Photo: Samir Hussein/WireImage.
From potentially raising their child without gender stereotypes to celebrating the "embryonic kicking of feminism" to designing a chic-sounding grey-and-white nursery, Prince Harry and Meghan Markle seem to be taking a progressive approach to parenting. Now, reports suggest that Prince Harry will take paternity leave from his royal duties after his and Meghan’s child is born.
The Daily Express reports that Harry has told aides that he will take two weeks’ paternity leave to support Meghan and the baby. "He doesn't need to take paternity leave because he doesn't work in the way most people do, but he thinks it's a very modern dad thing to do," said one source.
Harry wouldn’t be the first royal to take paternity leave — Cosmopolitan points out that Prince William also took two weeks’ paternity leave from his royal duties after the birth of his two eldest children, Prince George and Princess Charlotte, though he was back at work (and looking very sleepy) two days after Prince Louis was born.
In the UK, fathers are eligible to take one or two weeks’ of partially paid leave within the first 56 days following the child’s birth or adoption.

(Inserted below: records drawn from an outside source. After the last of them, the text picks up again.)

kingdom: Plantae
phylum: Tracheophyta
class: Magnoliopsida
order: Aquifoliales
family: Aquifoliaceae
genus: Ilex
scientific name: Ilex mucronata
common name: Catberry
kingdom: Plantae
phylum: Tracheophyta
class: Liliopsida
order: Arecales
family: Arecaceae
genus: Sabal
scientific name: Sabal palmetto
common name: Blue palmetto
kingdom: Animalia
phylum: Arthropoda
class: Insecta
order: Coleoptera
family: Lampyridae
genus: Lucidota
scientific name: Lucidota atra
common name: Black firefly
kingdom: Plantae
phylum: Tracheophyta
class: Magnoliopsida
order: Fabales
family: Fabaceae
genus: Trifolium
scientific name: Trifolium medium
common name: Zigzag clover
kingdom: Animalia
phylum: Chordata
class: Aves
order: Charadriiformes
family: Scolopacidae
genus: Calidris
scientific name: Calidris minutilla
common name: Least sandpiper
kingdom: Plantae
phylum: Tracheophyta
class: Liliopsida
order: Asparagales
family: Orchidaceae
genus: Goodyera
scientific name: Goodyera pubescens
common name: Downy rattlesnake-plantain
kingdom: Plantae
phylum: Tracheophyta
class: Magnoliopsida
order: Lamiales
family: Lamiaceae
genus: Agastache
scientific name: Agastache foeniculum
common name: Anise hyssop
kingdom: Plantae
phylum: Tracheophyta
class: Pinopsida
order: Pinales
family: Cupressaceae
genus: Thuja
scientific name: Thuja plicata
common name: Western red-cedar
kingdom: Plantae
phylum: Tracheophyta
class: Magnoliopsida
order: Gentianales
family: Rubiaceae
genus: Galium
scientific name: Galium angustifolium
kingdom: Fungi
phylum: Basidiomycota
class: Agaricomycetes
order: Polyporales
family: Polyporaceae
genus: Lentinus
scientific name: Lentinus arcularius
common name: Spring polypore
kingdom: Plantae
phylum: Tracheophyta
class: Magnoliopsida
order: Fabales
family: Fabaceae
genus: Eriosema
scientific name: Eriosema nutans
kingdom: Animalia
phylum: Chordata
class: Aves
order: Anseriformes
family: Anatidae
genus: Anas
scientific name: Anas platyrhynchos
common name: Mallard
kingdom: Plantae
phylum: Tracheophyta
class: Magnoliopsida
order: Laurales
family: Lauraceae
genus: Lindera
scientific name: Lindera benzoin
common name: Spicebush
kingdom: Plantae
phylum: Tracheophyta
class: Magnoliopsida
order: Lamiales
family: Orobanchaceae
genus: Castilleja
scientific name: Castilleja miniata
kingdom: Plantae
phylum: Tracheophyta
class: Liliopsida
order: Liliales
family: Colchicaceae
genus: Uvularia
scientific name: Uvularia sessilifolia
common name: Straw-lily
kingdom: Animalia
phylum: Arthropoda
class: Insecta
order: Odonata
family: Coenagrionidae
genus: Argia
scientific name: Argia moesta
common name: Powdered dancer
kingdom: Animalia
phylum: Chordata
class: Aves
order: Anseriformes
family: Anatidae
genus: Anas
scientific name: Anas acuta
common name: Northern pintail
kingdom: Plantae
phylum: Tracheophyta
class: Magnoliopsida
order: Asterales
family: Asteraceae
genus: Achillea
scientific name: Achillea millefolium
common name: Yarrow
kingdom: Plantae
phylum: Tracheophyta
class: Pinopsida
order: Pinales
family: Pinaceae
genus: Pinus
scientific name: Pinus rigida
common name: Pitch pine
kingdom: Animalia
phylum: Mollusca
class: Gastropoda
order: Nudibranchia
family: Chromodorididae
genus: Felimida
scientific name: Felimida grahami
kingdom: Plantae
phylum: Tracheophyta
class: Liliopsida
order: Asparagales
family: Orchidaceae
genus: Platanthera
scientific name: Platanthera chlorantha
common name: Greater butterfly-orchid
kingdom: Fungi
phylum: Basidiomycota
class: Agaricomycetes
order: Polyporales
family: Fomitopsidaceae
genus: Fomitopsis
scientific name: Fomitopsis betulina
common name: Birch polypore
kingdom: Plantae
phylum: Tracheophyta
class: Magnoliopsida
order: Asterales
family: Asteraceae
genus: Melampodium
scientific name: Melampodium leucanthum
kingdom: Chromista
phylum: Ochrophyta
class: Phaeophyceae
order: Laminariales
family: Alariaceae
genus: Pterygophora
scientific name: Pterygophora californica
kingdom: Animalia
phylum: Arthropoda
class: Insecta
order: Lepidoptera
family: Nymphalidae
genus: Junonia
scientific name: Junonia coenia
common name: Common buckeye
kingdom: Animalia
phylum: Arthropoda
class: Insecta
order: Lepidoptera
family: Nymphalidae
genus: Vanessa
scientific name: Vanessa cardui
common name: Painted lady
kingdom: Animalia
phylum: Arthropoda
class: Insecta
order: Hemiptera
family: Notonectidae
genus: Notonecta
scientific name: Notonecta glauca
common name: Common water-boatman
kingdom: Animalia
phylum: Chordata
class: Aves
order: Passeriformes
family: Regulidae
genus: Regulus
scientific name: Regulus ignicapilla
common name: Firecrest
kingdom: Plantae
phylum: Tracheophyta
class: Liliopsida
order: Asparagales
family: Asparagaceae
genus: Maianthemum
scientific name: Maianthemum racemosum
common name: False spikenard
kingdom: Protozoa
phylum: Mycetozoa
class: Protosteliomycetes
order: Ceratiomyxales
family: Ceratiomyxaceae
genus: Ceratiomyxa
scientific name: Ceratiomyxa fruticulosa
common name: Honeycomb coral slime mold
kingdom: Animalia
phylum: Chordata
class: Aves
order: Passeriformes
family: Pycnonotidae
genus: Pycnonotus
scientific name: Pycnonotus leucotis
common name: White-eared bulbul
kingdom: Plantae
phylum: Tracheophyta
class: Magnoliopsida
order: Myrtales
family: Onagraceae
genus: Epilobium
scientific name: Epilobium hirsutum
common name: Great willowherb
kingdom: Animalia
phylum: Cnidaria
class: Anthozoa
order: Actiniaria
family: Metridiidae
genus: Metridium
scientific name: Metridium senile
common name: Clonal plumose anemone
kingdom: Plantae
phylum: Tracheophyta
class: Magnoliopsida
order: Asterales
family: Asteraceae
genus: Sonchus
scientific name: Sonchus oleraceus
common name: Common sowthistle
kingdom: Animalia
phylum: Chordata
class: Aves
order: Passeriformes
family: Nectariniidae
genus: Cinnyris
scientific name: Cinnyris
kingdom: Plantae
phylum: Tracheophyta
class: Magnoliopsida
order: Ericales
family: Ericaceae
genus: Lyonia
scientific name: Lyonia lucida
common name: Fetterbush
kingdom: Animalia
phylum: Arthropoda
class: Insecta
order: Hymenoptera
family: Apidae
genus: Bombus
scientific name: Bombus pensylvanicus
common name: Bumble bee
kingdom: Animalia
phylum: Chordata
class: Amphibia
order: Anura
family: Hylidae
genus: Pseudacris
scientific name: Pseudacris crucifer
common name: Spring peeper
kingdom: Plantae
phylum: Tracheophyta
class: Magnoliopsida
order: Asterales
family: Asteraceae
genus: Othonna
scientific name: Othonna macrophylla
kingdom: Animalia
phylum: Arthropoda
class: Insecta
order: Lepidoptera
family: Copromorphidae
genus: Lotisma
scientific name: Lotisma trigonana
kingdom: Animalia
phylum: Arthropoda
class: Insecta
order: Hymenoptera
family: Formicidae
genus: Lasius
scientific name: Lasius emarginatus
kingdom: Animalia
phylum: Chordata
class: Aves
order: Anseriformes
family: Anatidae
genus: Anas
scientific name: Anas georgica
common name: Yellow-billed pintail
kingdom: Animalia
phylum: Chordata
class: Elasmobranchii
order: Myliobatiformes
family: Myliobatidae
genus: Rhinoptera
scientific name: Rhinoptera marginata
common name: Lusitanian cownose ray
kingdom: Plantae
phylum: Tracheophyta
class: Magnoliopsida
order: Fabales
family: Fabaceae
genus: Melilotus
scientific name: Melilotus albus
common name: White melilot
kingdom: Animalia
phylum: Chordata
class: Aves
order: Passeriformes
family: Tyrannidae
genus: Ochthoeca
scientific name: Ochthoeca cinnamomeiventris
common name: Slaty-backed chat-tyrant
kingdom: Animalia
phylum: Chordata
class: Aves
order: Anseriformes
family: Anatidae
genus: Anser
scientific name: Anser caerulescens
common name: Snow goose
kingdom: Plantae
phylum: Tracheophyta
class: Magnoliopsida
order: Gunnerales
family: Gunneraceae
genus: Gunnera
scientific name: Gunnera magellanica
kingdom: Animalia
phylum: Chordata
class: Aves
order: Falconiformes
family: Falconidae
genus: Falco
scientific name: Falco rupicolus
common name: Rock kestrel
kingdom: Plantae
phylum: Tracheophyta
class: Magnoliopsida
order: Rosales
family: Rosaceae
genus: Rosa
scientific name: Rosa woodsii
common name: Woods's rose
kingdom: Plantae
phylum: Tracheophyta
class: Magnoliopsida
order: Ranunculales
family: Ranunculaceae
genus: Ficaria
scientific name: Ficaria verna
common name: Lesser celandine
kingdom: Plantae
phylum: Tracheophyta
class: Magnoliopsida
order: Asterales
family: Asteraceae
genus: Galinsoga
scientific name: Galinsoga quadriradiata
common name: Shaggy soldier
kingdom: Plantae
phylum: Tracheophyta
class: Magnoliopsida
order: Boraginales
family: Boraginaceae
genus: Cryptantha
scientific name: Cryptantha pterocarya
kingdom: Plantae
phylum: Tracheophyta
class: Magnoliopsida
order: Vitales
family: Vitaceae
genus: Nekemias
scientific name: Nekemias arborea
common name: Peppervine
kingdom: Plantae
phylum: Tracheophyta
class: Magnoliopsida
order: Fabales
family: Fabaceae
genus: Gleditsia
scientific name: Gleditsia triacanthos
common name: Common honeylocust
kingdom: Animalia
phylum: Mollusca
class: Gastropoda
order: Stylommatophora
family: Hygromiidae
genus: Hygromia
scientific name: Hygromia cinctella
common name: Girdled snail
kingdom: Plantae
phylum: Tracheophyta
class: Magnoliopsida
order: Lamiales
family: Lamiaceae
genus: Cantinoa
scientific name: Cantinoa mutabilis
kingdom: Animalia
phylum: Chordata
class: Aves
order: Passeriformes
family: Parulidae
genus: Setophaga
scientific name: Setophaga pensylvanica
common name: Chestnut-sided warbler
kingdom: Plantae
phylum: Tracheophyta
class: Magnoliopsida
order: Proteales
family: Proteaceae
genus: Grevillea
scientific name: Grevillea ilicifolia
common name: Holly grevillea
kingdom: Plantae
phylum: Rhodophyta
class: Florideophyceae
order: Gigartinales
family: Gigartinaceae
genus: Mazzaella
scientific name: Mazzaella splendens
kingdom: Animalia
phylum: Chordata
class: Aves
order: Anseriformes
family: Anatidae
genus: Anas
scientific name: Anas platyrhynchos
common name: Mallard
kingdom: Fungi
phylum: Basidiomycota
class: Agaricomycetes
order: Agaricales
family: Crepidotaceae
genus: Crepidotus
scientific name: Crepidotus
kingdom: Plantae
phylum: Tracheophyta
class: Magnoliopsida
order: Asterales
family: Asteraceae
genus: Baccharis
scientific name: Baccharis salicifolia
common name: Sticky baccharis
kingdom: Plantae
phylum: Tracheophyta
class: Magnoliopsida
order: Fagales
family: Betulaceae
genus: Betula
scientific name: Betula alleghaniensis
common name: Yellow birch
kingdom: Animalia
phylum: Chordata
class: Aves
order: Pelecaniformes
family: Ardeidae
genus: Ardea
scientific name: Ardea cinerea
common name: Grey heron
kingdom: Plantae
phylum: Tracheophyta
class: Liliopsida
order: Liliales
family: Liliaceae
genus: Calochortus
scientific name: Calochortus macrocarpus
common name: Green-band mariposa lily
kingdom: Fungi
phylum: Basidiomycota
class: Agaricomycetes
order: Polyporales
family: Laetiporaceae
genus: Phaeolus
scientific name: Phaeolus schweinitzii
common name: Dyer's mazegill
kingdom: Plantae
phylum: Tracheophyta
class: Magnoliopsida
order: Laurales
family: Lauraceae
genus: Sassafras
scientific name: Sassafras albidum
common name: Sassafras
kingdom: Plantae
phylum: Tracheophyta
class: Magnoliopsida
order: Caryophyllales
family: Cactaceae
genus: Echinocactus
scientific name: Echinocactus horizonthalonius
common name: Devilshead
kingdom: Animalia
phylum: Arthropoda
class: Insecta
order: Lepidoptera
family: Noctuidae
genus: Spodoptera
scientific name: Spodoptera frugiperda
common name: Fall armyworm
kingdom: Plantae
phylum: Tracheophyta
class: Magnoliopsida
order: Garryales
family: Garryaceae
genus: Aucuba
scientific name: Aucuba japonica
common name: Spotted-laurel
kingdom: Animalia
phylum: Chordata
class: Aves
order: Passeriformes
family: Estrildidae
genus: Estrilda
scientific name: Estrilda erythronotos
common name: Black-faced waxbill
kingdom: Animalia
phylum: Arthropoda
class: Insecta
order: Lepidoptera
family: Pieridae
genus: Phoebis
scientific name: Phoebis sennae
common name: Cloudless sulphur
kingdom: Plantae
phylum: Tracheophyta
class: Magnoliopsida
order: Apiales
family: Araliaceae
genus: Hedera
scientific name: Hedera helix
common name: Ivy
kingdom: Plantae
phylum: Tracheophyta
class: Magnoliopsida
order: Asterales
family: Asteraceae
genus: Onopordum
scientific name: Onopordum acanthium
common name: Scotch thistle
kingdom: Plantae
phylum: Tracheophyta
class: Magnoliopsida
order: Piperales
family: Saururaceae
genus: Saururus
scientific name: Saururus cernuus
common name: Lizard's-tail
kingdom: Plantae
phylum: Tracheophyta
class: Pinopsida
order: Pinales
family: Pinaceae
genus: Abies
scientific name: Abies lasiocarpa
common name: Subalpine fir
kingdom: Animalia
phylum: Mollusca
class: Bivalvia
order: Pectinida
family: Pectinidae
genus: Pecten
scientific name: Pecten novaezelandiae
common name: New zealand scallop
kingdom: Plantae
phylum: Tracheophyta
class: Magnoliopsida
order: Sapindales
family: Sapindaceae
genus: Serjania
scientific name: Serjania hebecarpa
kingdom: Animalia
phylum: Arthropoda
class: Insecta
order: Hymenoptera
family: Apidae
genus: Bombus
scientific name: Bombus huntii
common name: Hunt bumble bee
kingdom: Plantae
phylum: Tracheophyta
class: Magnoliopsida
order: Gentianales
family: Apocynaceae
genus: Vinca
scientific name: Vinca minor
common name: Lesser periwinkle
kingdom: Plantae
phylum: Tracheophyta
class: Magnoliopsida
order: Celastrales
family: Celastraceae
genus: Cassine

And it's completely understandable why Prince Harry and other millennial men would want to take paternity leave. A 2016 Cornell University study found that paternity leave, particularly over several weeks or months, promotes parent-child bonding and can increase gender equality at home and at work. As the study authors put it, "Longer leaves mean dads have more time to bond with a new child, and will be more involved in caring for their children right from the start. This hands-on engagement can set a pattern that lasts long after the leave ends."
Data shows that millennial men are taking a more hands-on approach to parenting than previous generations. A 2015 Pew Research Center study found that fathers and mothers are almost equally likely to say parenting is an extremely important part of their identity, and a 2016 Pew Research Center study found that fathers spend an average of eight hours a week on childcare, three times as much as fathers did in 1965. However, there’s still a long way to go towards gender equality: in the same study, mothers spent an average of 14 hours a week on childcare.